Please extract each line from the records below that contains the word "partido".

**Material shown:**
•••••
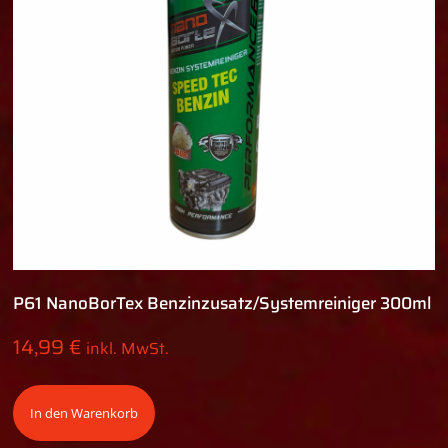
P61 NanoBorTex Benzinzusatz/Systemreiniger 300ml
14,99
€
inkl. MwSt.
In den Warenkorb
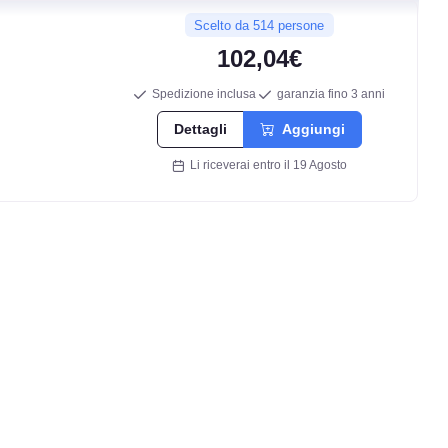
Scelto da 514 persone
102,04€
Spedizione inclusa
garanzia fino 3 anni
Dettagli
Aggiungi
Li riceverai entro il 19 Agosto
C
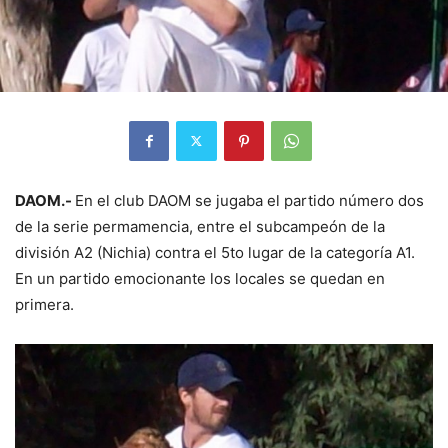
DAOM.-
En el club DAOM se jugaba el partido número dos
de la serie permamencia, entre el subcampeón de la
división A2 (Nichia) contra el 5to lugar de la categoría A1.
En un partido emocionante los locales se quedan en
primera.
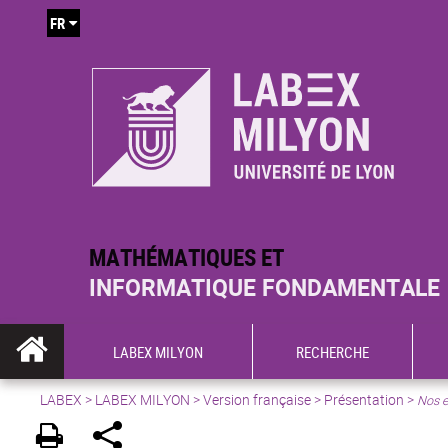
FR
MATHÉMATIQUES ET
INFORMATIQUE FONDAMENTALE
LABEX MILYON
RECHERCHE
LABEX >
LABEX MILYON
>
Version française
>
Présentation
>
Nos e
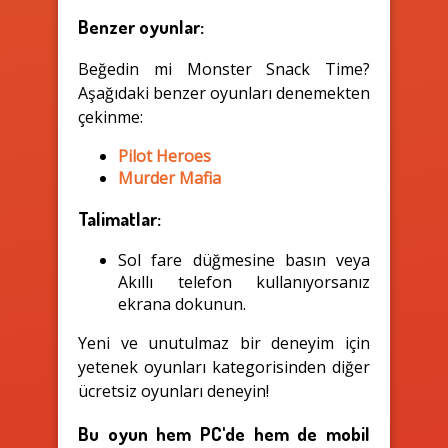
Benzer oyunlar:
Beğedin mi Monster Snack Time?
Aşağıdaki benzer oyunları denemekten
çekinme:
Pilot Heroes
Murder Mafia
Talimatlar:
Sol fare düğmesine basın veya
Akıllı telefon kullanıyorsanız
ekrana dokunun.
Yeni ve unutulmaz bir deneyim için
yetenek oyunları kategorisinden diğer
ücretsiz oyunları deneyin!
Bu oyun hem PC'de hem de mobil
•••••
**Written answer:**
En el club DAOM se jugaba el partido número dos
En un partido emocionante los locales se quedan en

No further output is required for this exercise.